Omaheke Embarks On Large-Scale Crop Farming

IN their quest to diversify the economy of the Omaheke Region and eventually wean it off the large dependency on the animal husbandry sector, residents have taken to crop farming.

The residents’ efforts have culminated in the planned establishment of a community garden project, which will upon completion provide much-needed fresh produce to supplement community feeding in the entire Omaheke Region.

The community garden, which will comprise 1 000 hectares when finally completed in 2017, will also produce animal feed to be sold to local communities at lower rates than the current commercial prices.

The low-priced animal feed will be especially handy during the dry months of the year when prices for animal feed products usually peak.
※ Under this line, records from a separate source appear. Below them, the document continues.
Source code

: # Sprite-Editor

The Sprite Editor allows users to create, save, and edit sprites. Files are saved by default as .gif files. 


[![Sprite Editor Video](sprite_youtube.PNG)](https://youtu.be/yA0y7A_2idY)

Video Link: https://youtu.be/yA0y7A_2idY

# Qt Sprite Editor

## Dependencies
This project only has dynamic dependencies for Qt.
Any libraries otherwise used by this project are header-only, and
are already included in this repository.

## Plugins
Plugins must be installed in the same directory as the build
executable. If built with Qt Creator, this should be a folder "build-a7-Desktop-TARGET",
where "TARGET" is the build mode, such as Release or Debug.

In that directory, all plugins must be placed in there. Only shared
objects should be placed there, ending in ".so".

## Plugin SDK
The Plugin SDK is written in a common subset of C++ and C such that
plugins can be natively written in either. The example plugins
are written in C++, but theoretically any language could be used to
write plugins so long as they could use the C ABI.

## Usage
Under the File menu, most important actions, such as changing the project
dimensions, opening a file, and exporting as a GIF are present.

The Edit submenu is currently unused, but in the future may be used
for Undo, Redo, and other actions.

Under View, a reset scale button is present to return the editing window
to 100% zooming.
The community garden will largely produce vegetables, although a sizeable number of fruit will also be produced at the garden.

Going by the name Omaheke Agricultural Community Project, the garden will be established some seven kilometres outside Otumbonde – a tiny village located 220 kilometres north-east of Gobabis.

A community meeting on Thursday called by those steering the garden’s planning and coordination for the input of the community on the project, received favourable response.

Gift Kamupingene, a consultant who has been mandated with getting the project through its formative stages, told Nampa on Friday the community have welcomed the project with open arms

“We were overwhelmed by the response of the community towards the project. They have taken ownership and regard it as their own project, which is exactly what we were hoping for from those living around the project area,” he said.

Kamupingene said the project will employ between 400 and 500 permanent residents from the Omaheke Region upon completion and this number is expected to increase to 900 employees, including seasonal workers.

One of the founding members of the project, Collin Katjangua, told Nampa on the sidelines of the community meeting that the project will also be geared towards supporting the envisaged dairy plant to be set up at Otjimanangombe, which is located some 212km north-east of Gobabis.

“We want to complement the work of the dairy farm by supplying animal feed for the dairy cows, and also by providing some partial grazing to these cows,” said Katjangua.

The project is expected to produce vegetables to be sold within the Omaheke Region, while orphans and vulnerable communities stand to benefit through donations of foodstuff from this project.